Votre musée est, pour beaucoup, peut-être même trop, votre vie. Votre trajectoire personnelle et votre carrière exceptionnelle en sont la preuve.
Grâce à votre travail, à votre persévérance et à votre dévouement, Bucarest possède ainsi aujourd’hui un établissement d’une qualité remarquable. Vous avez hissé cette institution au niveau qui devait être le sien, et vos qualités personnelles n’ont pas peu aidé à insérer le MNAR dans le concert des grands établissements muséographiques d’Europe. Votre action a considérablement contribué à structurer les échanges artistiques entre la France et la Roumanie. La qualité de la coopération entre le MNAR, cette ambassade et les institutions culturelles françaises a en effet permis l’organisation de nombreuses expositions qui ont rencontré un grand succès auprès du public roumain. Parmi les plus récentes, peuvent être ainsi être citées : - outre l'exposition "Ombres et lumières" inaugurée par le ministre de la culture Renaud Donnedieu de Vabes, les très belles expositions consacrées à Bourdelle, et aux peintres roumains en Bretagne, - l’ouverture le 30 novembre 2007 de l’espace atelier de découverte de Brancusi produit par le service « jeune public » du Centre Pompidou, inauguré en présence du président du Centre, Alain Seban, - l’organisation à l’automne 2008, à l’occasion de la présidence française de l’Union européenne, d’une exposition de dessins italiens conservés au musée du Louvre et de l'exposition "Napoléon III et les Principautés roumaines" en partenariat avec le domaine-musée de Compiègne, - tout dernièrement, nous avons inauguré une grande exposition de costumes des Opéras Russes prêtés par le Centre National du Costume de scène de Moulins. Vous accueillez en ce moment une exposition consacrée aux symboles de la République et à la figure de Marianne. Tous les spécialistes français qui sont venus ici pour travailler avec le MNAR, et ils sont nombreux comme on le voit à cette énumération, s'accordent pour apprécier la qualité du travail en commun, qui est du à votre direction et à vos équipes. Je passerai vite, pour ne pas faire souffrir votre modestie, sur les nombreuses distinctions d’Etat ou d’institutions que vous avez reçues : de l’Unesco, du Danemark, de Russie, du Chili et d’Italie. En 2000, la France vous a promu chevalier de l’ordre de la Légion d’Honneur. En 2011, il me revient l’immense plaisir de vous élever chère Roxana, au rang d’officier dans l’Ordre de la Légion d’honneur, au nom du Président de la République.

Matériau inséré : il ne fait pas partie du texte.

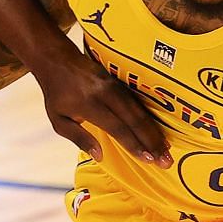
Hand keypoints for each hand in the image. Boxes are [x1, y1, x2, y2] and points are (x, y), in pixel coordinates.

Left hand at [32, 47, 168, 166]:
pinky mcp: (120, 82)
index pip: (117, 128)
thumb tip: (100, 156)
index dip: (134, 144)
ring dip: (155, 132)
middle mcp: (106, 94)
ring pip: (140, 111)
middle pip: (134, 120)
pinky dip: (150, 119)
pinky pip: (139, 103)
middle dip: (152, 142)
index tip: (148, 159)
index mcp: (90, 105)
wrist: (58, 60)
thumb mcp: (59, 120)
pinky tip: (158, 132)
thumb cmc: (57, 94)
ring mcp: (115, 86)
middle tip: (165, 161)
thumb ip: (79, 138)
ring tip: (166, 150)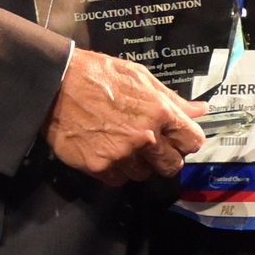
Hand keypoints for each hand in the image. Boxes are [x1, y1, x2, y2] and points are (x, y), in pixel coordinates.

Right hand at [46, 46, 204, 186]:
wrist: (55, 83)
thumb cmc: (97, 74)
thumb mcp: (139, 77)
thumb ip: (171, 98)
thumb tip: (199, 109)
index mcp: (159, 112)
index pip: (193, 141)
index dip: (186, 140)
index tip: (177, 139)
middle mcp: (144, 137)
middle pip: (172, 165)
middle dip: (165, 157)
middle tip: (150, 146)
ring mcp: (122, 155)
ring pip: (144, 174)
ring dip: (138, 164)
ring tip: (121, 144)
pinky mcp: (99, 167)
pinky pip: (118, 180)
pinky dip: (115, 169)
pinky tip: (105, 150)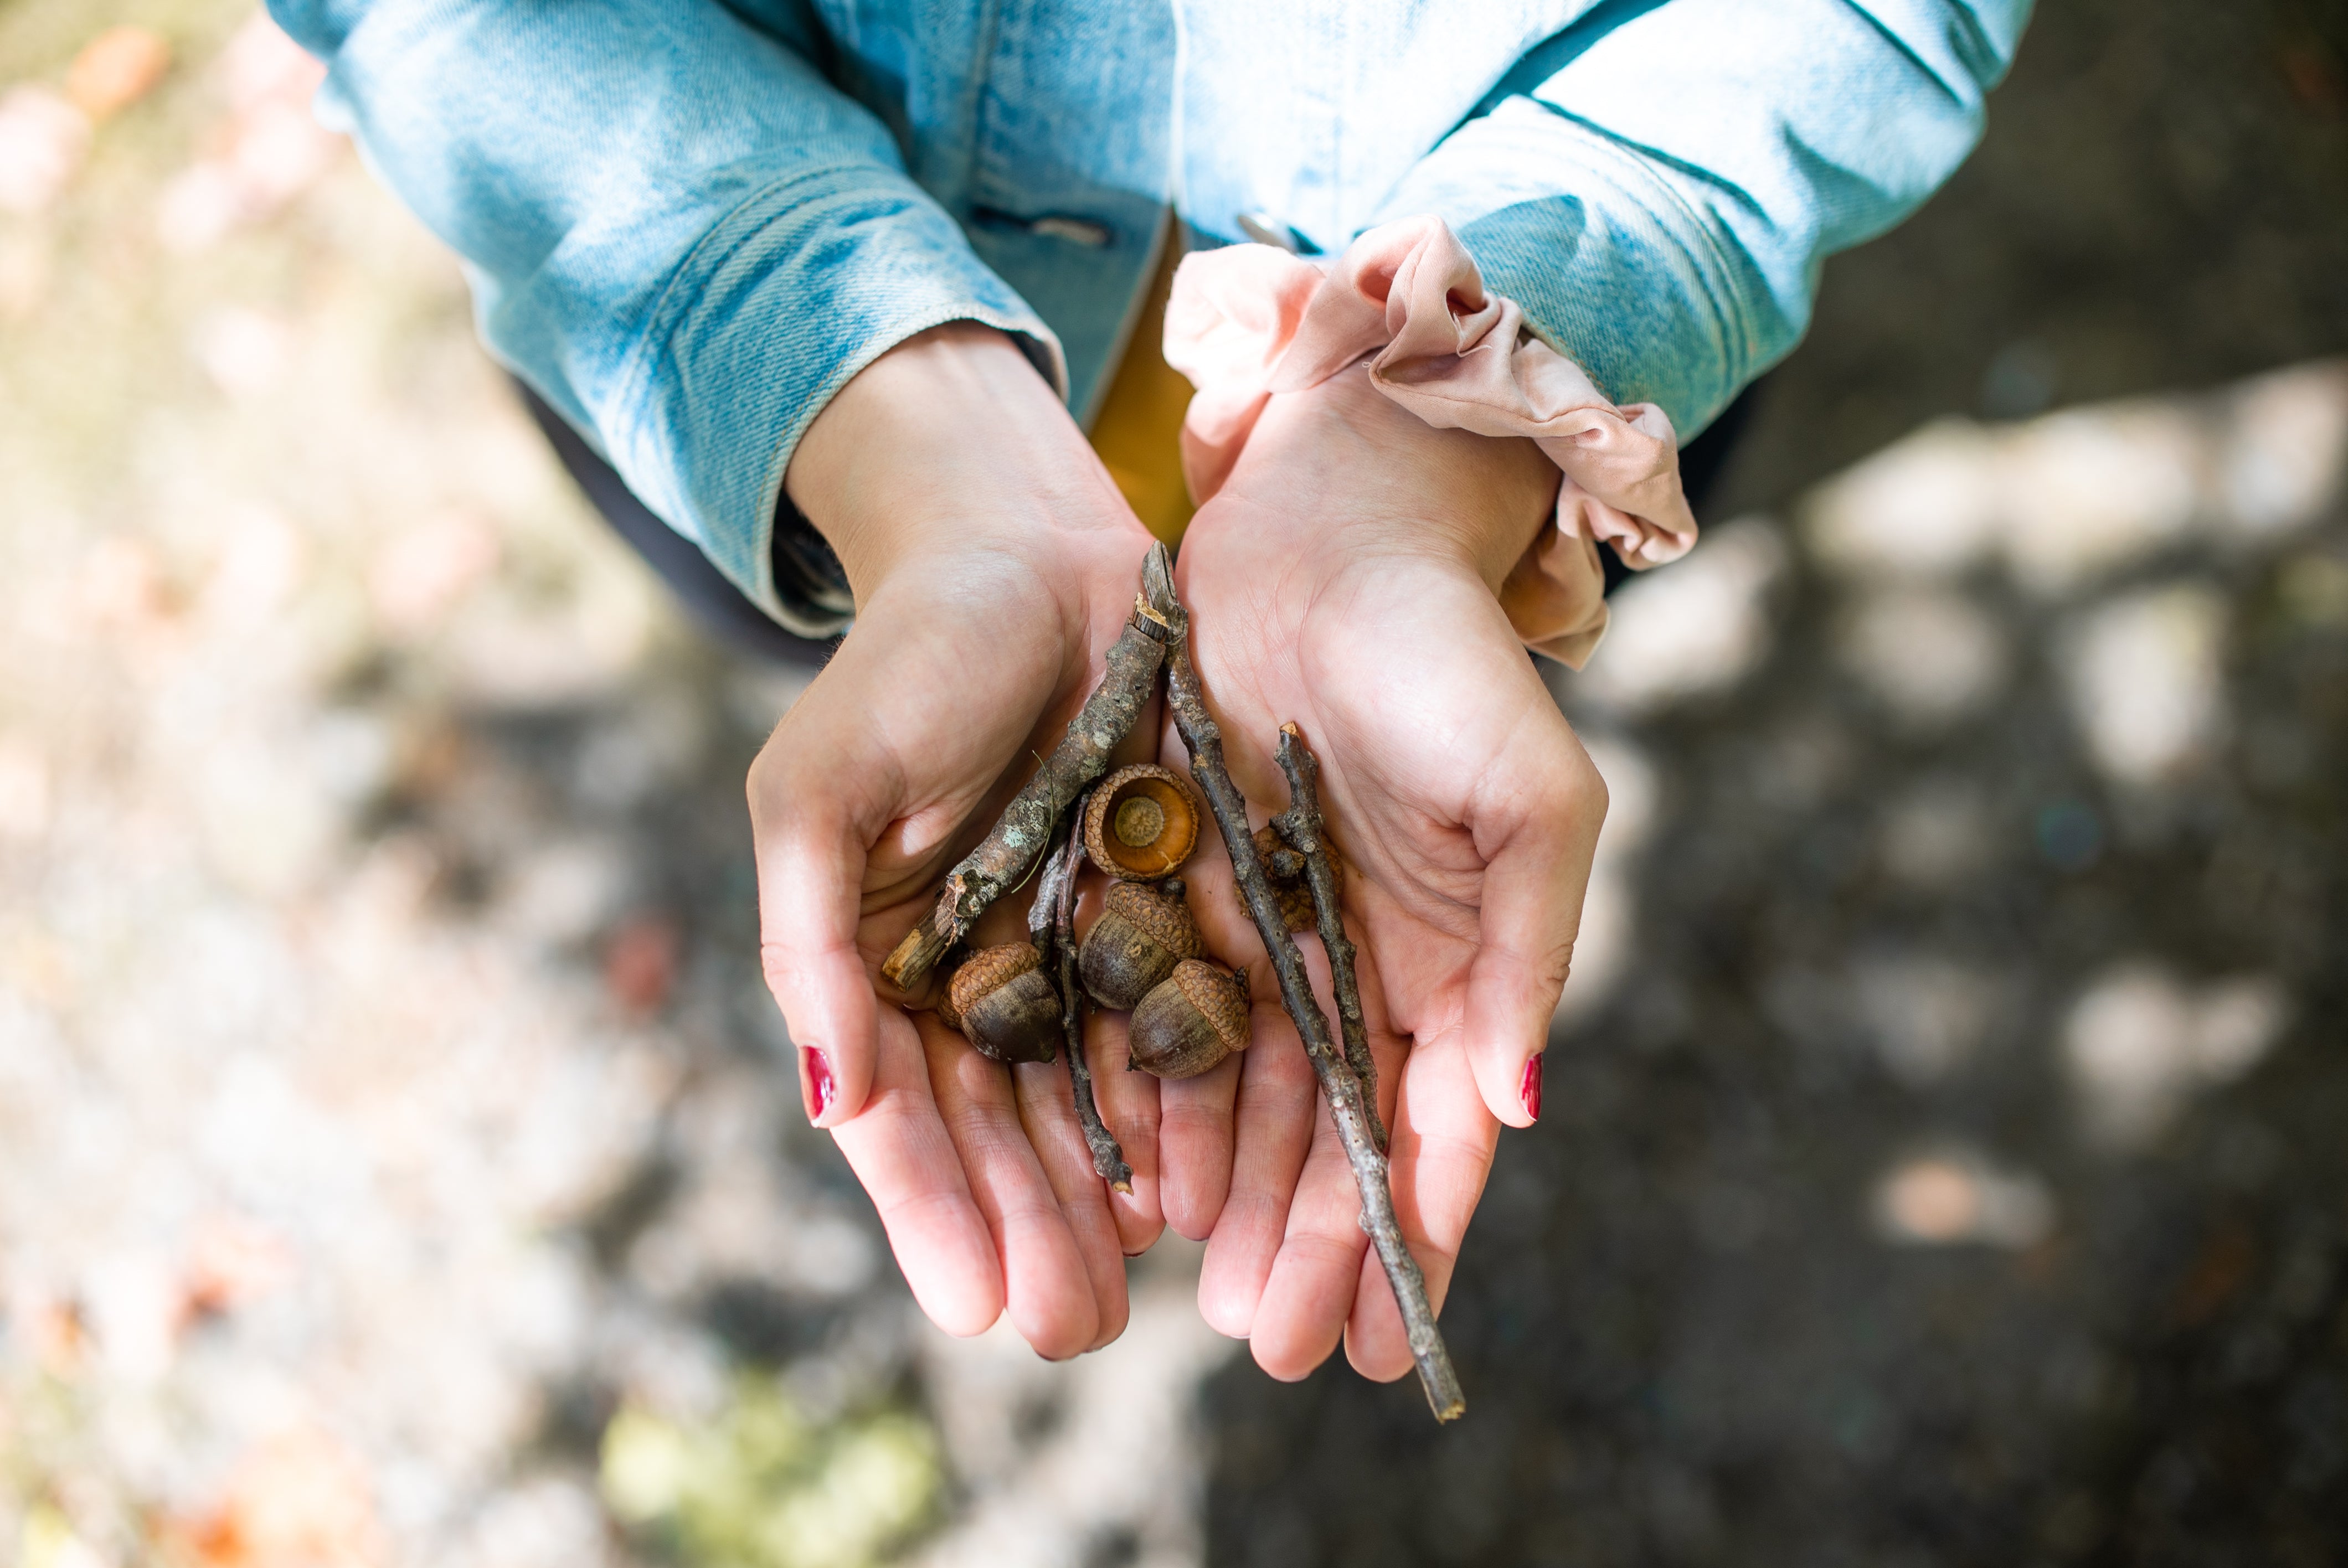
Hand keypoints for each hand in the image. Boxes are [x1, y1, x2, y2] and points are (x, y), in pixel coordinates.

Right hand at [749, 325, 1216, 1356]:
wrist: (1026, 552)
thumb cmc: (905, 667)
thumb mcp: (820, 794)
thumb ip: (816, 948)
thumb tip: (831, 1101)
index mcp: (882, 969)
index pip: (901, 1117)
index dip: (936, 1212)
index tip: (978, 1304)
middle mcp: (976, 982)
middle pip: (1001, 1135)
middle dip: (1033, 1232)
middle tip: (1074, 1328)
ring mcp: (1069, 954)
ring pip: (1088, 1103)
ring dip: (1111, 1197)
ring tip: (1146, 1284)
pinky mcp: (1160, 914)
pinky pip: (1174, 1026)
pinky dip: (1187, 1104)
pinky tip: (1208, 1179)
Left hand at [1166, 361, 1606, 1381]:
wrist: (1328, 532)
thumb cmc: (1448, 659)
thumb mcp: (1528, 797)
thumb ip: (1527, 950)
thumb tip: (1514, 1109)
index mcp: (1456, 960)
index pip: (1436, 1128)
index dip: (1408, 1234)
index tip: (1372, 1338)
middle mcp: (1362, 966)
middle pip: (1336, 1135)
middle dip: (1308, 1243)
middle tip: (1270, 1348)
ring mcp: (1270, 932)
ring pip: (1250, 1097)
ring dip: (1232, 1196)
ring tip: (1198, 1293)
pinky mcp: (1182, 887)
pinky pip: (1165, 1016)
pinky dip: (1157, 1098)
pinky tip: (1136, 1174)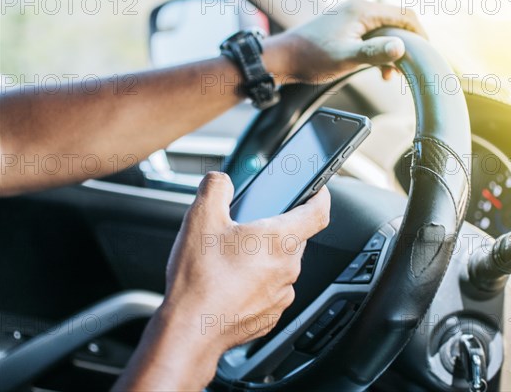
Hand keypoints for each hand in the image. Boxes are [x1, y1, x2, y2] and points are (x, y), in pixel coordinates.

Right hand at [162, 171, 330, 351]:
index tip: (317, 191)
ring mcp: (281, 294)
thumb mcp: (201, 218)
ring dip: (264, 257)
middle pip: (295, 238)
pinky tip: (229, 282)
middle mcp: (288, 267)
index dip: (320, 196)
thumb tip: (221, 181)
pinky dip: (256, 283)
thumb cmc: (200, 280)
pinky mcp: (270, 315)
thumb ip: (216, 188)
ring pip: (281, 265)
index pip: (319, 212)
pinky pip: (270, 290)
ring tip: (232, 256)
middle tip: (248, 225)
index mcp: (280, 239)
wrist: (189, 330)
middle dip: (275, 228)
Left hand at [264, 0, 425, 82]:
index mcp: (362, 11)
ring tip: (389, 75)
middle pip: (396, 22)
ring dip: (392, 52)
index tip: (427, 53)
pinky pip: (372, 36)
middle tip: (408, 69)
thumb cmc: (312, 57)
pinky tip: (377, 70)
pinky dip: (379, 52)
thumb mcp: (345, 58)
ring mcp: (352, 18)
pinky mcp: (346, 29)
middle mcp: (359, 9)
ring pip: (384, 31)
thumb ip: (374, 53)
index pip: (404, 15)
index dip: (420, 33)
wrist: (284, 59)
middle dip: (406, 45)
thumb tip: (401, 48)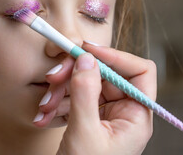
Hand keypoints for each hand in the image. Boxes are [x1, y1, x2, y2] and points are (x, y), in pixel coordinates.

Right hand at [34, 42, 156, 154]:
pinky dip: (56, 104)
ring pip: (83, 86)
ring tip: (44, 108)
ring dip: (59, 93)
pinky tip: (44, 116)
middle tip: (53, 77)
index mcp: (136, 116)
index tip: (87, 51)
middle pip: (103, 75)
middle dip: (74, 76)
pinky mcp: (87, 118)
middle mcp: (122, 112)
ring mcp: (103, 114)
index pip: (139, 72)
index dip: (116, 56)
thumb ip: (85, 93)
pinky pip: (72, 99)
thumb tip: (86, 59)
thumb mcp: (84, 133)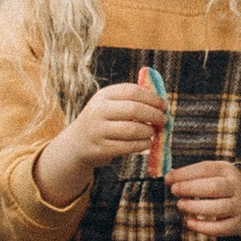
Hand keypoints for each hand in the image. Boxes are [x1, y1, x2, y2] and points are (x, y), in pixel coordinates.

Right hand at [33, 80, 168, 208]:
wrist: (77, 144)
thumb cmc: (102, 121)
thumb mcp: (110, 104)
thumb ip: (131, 100)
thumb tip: (161, 102)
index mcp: (103, 95)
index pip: (132, 91)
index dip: (152, 98)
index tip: (163, 105)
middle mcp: (98, 111)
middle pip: (134, 109)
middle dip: (154, 115)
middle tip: (164, 120)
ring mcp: (98, 130)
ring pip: (133, 130)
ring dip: (149, 131)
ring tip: (154, 132)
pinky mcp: (101, 149)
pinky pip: (128, 146)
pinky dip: (142, 145)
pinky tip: (147, 143)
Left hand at [168, 158, 240, 240]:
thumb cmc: (224, 188)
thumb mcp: (216, 175)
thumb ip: (195, 175)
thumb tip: (170, 178)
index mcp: (228, 171)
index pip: (206, 168)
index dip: (185, 173)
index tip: (168, 178)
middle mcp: (236, 187)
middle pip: (215, 187)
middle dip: (192, 188)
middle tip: (174, 190)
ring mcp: (238, 207)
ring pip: (219, 208)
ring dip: (196, 207)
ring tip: (180, 205)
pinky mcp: (237, 224)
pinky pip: (220, 228)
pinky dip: (203, 227)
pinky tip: (189, 223)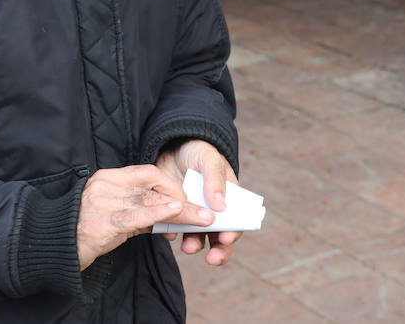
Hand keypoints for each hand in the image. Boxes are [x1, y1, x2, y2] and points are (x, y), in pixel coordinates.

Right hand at [76, 164, 214, 270]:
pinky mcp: (103, 221)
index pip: (147, 173)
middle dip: (182, 199)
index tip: (186, 201)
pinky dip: (159, 212)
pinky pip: (137, 215)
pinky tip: (176, 212)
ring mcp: (103, 202)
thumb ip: (137, 210)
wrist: (56, 246)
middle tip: (205, 212)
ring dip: (180, 210)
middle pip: (153, 187)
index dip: (170, 185)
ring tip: (201, 218)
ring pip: (150, 201)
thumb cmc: (84, 230)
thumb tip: (166, 215)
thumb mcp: (112, 213)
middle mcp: (106, 186)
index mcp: (108, 178)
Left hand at [155, 139, 240, 265]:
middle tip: (213, 259)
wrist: (173, 146)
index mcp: (228, 200)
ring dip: (194, 245)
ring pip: (196, 236)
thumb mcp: (209, 161)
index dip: (233, 233)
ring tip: (188, 247)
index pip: (235, 223)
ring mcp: (192, 213)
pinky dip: (171, 232)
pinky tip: (168, 232)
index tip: (226, 238)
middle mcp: (212, 212)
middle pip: (218, 237)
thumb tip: (221, 205)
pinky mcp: (173, 212)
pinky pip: (173, 227)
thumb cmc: (198, 152)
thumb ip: (215, 180)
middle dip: (218, 251)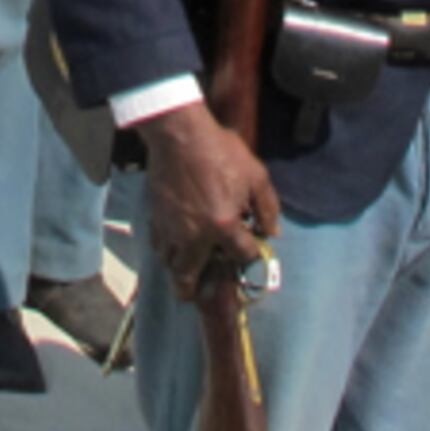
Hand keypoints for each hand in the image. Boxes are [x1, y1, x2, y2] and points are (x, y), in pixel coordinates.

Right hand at [139, 103, 280, 298]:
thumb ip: (268, 207)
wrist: (178, 134)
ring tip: (185, 275)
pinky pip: (158, 246)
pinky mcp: (156, 217)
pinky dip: (165, 252)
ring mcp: (172, 229)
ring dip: (179, 273)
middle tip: (197, 296)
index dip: (250, 254)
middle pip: (191, 277)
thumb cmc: (218, 151)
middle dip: (196, 291)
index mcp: (223, 226)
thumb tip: (273, 231)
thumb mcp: (255, 175)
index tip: (251, 250)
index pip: (242, 255)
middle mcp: (195, 236)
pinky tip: (171, 248)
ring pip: (171, 265)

En vous remettant cette distinction, j’honore une femme dédiée entièrement à son pays et à son métier : valoriser et faire connaître la culture roumaine. J’honore également à travers vous vos équipes de grand talent et la vitalité de l’art et du patrimoine roumains. La tradition francophile de la Roumanie a toujours été portée par des personnalités comme vous, il était donc justifié que vous en soyez remerciée. Roxana THEODORESCU, au nom du Président de la République, nous vous faisons Officier de la Légion d'Honneur.